JESUS REVELADO NA NARRATIVA PASCAL


“A narrativa pascal assim como nos revela o Pai e o Espírito Santo, revela-nos igualmente a segunda Pessoa da Santíssima Trindade, o Filho do Pai eterno. Na verdade,foi ele quem se entregou, por amor e por obediência ao Pai, para nossa salvação: “Eu vivo, mas já não sou eu, é Cristo quem vive em mim. Minha vida presente na carne, eu a vivo pela fé no Filho de Deus, que me amou e se entregou por mim” (Gl 2,20; cf. Ef 5,2.25). Foi o Filho quem verdadeiramente ressuscitou dentre os mortos ao terceiro dia após sua morte: “Ele lhes falou: Não vos assusteis! Estais procurando Jesus de Nazaré, que foi crucificado. Ele ressuscitou; não está aqui. Vede o lugar em que o puseram” (Mc 16,6; cf. Mt 27,64; 28,67; Lc 24,6.34; 1 Ts 4,14). Foi também o Filho quem se mostrou vivo, após sua ressurreição: “Depois da paixão, apresentou-se vivo a eles, dando-lhes muitas provas, aparecendo durante quarenta dias e falando das coisas referentes ao reino de Deus” (At 1,3). 

Foi sob esta luz do relacionamento profundo e essencial entre o Pai e o Filho, que a Igreja nascente releu os títulos com os quais o próprio Jesus se denominara, usando alguns, relegando outros mais relacionados com a compreensão dos judeus.

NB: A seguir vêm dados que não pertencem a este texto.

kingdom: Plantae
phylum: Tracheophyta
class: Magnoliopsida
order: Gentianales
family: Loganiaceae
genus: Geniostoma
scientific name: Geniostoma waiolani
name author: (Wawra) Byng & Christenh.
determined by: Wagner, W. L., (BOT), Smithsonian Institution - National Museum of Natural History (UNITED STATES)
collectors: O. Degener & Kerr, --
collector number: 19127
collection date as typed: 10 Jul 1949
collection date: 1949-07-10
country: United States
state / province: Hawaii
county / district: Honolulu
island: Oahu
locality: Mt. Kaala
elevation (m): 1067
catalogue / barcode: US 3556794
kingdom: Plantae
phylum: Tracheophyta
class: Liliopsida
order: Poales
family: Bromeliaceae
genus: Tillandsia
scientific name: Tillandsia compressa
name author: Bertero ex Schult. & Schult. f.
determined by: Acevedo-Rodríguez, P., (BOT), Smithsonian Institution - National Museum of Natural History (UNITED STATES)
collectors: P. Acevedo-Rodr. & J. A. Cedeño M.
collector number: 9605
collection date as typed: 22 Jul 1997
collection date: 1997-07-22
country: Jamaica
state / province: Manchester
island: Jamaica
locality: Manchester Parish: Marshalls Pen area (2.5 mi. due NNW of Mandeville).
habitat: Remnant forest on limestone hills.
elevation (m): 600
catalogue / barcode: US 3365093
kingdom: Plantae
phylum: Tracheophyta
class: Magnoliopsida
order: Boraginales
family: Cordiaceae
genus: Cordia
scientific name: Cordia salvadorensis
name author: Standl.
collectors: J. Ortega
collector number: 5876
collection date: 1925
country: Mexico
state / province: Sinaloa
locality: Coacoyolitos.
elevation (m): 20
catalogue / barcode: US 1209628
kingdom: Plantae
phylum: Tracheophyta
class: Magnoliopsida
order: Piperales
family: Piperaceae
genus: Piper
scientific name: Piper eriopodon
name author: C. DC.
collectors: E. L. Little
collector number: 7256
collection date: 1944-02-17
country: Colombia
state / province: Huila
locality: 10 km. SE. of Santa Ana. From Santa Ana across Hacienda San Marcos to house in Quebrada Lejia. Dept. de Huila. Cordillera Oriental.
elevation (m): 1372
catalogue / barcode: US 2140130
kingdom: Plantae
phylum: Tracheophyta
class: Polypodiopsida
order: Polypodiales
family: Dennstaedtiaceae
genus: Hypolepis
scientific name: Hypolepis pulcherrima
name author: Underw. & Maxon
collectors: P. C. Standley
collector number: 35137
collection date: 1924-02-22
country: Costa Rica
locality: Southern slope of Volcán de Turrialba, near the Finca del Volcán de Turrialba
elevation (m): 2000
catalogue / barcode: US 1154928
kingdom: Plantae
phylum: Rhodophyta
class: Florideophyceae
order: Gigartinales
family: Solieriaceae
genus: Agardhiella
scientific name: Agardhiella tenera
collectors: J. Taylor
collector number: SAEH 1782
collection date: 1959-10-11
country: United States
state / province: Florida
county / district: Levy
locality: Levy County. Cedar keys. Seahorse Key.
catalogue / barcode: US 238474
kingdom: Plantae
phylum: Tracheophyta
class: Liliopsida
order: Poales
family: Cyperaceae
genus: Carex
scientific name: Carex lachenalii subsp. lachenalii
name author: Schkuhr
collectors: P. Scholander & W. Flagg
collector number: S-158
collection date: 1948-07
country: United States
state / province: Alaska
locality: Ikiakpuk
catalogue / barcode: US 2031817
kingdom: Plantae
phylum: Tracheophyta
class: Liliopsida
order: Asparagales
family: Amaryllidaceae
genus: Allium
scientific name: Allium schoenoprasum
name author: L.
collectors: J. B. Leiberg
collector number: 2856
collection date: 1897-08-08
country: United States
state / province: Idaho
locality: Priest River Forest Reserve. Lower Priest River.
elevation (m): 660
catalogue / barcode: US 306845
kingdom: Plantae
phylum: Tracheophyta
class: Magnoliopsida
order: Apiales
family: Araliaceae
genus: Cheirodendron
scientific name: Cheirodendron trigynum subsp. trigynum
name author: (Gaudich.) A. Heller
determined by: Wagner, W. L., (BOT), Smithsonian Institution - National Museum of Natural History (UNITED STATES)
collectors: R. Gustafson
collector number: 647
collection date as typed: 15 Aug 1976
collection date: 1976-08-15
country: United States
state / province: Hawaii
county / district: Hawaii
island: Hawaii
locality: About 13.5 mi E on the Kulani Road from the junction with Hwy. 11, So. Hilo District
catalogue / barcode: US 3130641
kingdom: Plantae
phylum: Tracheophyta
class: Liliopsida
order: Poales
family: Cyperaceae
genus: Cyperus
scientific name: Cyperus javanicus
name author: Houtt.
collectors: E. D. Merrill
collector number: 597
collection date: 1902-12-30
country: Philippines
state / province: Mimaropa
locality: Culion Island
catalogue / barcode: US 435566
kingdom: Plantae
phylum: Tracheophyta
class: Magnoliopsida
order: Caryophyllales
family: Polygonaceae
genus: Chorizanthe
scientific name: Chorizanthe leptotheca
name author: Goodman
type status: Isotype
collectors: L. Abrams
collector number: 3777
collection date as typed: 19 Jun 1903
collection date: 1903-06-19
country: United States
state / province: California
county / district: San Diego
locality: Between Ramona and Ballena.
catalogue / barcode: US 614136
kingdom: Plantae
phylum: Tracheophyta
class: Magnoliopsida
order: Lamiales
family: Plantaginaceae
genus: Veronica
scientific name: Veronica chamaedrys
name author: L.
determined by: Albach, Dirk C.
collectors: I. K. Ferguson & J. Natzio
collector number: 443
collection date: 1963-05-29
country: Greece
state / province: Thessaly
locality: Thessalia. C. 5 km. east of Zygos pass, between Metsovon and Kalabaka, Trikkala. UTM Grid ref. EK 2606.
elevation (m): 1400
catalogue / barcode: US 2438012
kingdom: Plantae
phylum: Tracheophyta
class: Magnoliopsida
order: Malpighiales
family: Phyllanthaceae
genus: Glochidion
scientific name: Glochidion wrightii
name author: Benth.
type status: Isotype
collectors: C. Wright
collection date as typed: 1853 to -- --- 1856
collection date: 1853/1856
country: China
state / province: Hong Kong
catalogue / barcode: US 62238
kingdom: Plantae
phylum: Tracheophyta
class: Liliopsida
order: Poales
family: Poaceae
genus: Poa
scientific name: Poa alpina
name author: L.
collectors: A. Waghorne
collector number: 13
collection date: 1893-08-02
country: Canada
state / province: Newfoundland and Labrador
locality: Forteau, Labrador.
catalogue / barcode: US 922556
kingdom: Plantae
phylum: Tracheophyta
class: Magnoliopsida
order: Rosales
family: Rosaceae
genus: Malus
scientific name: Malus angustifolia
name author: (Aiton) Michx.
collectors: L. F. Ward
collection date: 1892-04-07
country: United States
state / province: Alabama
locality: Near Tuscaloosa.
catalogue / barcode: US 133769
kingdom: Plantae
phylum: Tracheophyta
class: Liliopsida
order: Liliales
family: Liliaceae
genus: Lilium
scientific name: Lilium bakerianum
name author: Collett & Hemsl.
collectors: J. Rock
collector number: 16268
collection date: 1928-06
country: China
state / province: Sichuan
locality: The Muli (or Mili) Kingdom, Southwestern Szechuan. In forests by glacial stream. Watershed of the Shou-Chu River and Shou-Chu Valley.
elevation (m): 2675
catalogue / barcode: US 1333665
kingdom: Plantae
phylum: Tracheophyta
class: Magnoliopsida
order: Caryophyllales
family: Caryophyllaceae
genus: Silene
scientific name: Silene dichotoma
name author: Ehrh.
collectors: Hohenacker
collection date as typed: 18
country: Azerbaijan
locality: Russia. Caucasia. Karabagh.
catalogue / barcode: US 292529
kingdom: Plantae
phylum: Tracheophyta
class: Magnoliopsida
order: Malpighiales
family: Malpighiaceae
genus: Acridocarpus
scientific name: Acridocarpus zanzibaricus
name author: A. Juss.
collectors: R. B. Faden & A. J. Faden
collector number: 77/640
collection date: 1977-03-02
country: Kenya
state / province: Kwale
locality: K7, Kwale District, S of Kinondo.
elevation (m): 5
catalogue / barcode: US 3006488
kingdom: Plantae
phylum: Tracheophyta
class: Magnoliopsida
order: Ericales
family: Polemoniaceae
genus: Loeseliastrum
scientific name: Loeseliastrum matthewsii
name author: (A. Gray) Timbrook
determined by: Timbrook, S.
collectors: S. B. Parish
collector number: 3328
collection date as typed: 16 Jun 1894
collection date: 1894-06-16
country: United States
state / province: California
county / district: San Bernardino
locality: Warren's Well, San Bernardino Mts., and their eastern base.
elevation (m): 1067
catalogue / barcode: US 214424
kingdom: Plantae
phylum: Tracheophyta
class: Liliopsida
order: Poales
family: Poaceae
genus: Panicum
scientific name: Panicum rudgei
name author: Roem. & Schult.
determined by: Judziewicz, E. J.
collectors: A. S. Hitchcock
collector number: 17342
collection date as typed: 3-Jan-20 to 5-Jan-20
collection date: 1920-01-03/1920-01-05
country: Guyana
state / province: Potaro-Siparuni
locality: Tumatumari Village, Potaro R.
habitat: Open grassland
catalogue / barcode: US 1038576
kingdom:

“Assim é Jesus confessado: “Senhor, termo que a Bíblia grega dos Setenta usa para Adonai,indicativo do Deus de Israel (recorde-se a conclusão do hino de Fl 2,6-11: e toda língua proclame que Jesus Cristo é o Senhor’); Cristo, título que declara, ao mesmo tempo, a qualidade teológica e soteriológica do ressuscitado de Deus,o seu ser em paridade com o Pai e nosso salvador (cf. Mc 1,1; Mt 1,1; Lc 2,11; Jo 20,31; At 2,36; 1Ts 1,1s; etc.); Filho de Deus, expressão que parece traduzir da maneira mais fiel a experiência filial do Nazareno, veiculada pelo Abba, e a sua condição pascal daquele que vive da vida do Pai edoador dessa mesma vida... 

Jesus é ainda confessado como a Palavra, o Verbo, termo que diz a plenitude escatológica da revelação e comunicação divina, feita presente na pessoa e na obra salvífica do Ressuscitado... Jesus é, depois, confessado como a imagem do Pai, expressão que torna a preexistência do Vivente e o seu ser no mundo a epifania do Deus invisível... Jesus é o poder e sabedoria de Deus, termos em que ecoa talvez a personificação veterotestamentária da Sabedoria (cf. 1Co 1,24 e Sb 7,25s ao qual se refere também Hb 1,3); Jesus é Deus, palavra normalmente reservada ao Pai no Novo Testamento”.